Document layout analysis data:
##########
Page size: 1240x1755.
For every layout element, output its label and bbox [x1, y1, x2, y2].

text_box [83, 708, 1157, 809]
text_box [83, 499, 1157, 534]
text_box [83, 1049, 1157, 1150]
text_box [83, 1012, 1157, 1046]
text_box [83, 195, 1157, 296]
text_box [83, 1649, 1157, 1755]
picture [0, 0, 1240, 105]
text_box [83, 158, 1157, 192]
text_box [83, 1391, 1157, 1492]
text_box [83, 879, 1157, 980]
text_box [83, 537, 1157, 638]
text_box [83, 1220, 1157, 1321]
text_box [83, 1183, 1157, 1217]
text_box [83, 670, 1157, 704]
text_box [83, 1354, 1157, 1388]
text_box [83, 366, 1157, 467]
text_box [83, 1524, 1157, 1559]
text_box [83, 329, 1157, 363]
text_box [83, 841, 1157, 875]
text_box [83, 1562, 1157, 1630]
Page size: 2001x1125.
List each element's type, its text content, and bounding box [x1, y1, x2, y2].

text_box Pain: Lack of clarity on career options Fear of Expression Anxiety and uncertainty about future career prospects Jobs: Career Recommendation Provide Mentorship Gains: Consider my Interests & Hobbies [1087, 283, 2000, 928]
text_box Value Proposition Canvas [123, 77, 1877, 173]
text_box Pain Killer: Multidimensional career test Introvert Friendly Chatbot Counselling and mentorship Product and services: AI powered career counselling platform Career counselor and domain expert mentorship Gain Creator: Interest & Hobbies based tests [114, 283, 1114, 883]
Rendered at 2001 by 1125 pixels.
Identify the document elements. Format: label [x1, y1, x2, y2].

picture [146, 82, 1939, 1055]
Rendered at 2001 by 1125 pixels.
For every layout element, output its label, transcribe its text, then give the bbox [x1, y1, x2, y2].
##########
> What is being asked: Collect every line from the records above that contains the word "size".

> Answer to the exercise:
Page size: 1240x1755.
Page size: 2001x1125.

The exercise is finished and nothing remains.